Зубов ничего не успел ответить. Она выскользнула и захлопнула дверь.

«Странная дама, – подумал Иван Анатольевич, – неужели пойдет назад, в тот кабинет? Это очень уж далеко».

Он спрятал руки в рукава свитера. Постоял немного, потопал, попрыгал. Ноги мерзли. От сверкающего кафельного пола холод поднимался вверх. Иван Анатольевич несколько раз чихнул.

Когда они с доктором шли, он заметил в коридоре, в двух шагах отсюда выход, вероятно, во внутренний двор. Лучше уж подождать на улице, покурить. Там хоть и холодно без куртки, а все равно как-то уютней, чем здесь.

Иван Анатольевич взялся за ледяную ручку двери, дернул, толкнул. Бесполезно. Было заперто наглухо.

– Идиотка! – он стукнул кулаком по двери. – Дура! Надо же такое придумать!

Дверь была толстая, с обеих сторон слой металла, внутри дерево. Стучать, кричать не имело смысла. Иван Анатольевич посмотрел на часы. Оставалось успокоиться и ждать. Доктор Раушнинг вернется с минуты на минуту.

Чтобы согреться, Зубов сначала прыгал, потом сделал небольшую пробежку из угла в угол, стараясь держаться подальше от каталки и от гроба. Простуда еще не прошла, болело горло, нос был заложен.

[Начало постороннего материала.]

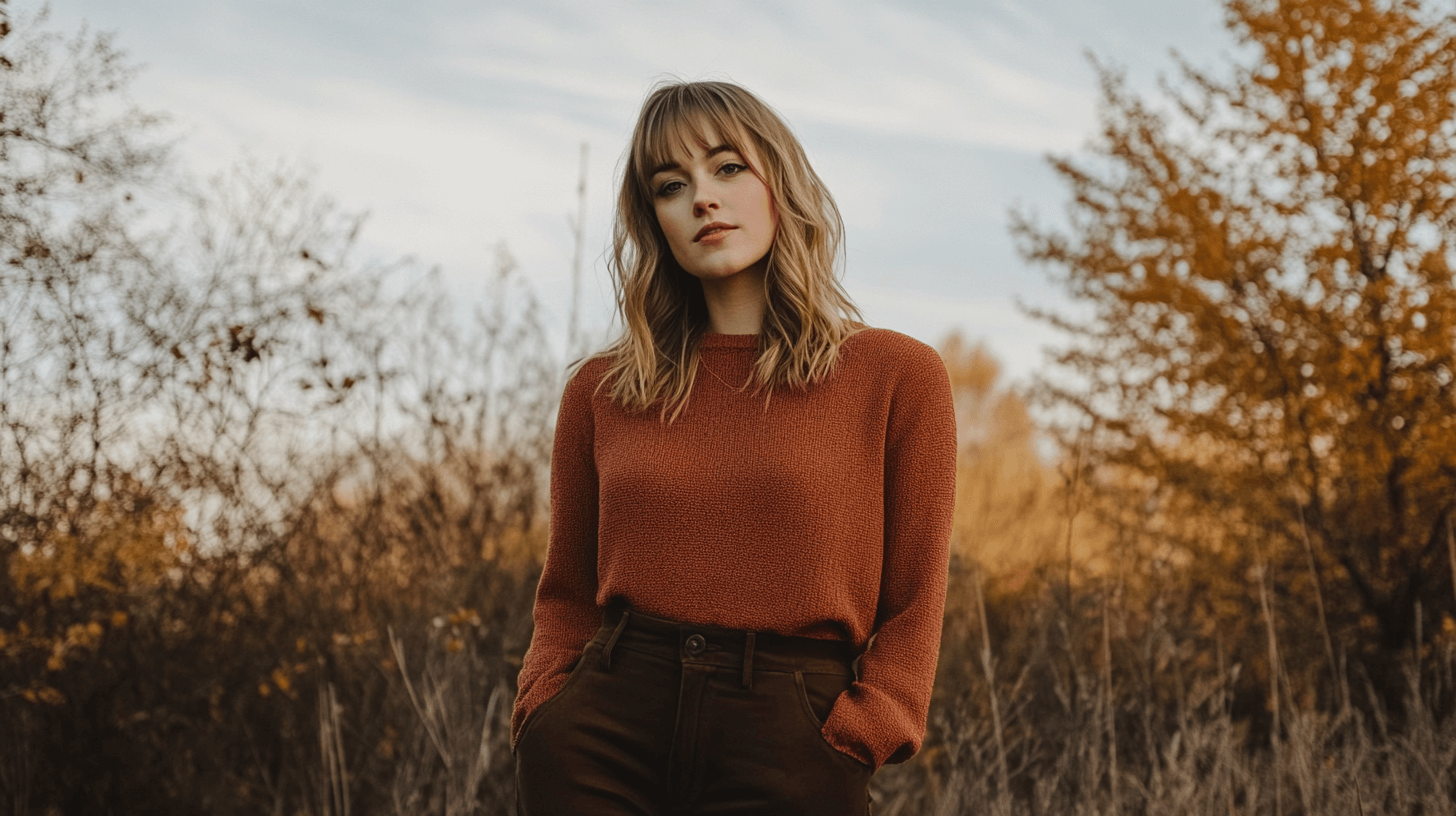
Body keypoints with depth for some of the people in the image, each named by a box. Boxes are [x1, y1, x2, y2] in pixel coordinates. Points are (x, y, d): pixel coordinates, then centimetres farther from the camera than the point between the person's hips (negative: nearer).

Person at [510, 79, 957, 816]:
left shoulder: (898, 375, 2)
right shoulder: (600, 390, 9)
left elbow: (912, 606, 3)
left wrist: (853, 741, -8)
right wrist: (544, 706, -1)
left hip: (789, 754, -1)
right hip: (602, 736, 2)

Прыгать и бегать в таком состоянии оказалось не очень приятно, тем более в этом помещении было довольно душно, несмотря на лютый холод, и нестерпимо воняло формалином.

«Главное, не паниковать и двигаться, двигаться. Температура здесь низкая, но плюсовая. Холодильники там, за дверцами, а тут просто прохладно. Ничего страшного. Она сейчас вернется».

Иван Анатольевич огляделся. Единственное, что связывало его сейчас с внешним миром, так сказать, с миром живых, было маленькое вентиляционное отверстие, высоко, под самым потолком. Квадратик, забранный решеткой.

– Ой, мороз, мороз, не морозь меня, – тихо пропел Зубов.

Голос у него был сиплый, звучал одиноко и жалко.

– Эй, доктор Раушнинг, я подам на вас в суд! – крикнул он, подняв голову к решетке.

От крика сильно запершило в горле, Иван Анатольевич закашлялся. Полез в сумку, но вспомнил, что телефона у него так и нет. Он собирался купить его как раз сегодня, сразу после визита сюда.

Кашель никак не прекращался, в горле сильно першило. Брызнули слезы, и закружилась голова. Ивану Анатольевичу захотелось присесть куда-нибудь, но кроме двух каталок, с трупом и с гробом, никакой мебели не было.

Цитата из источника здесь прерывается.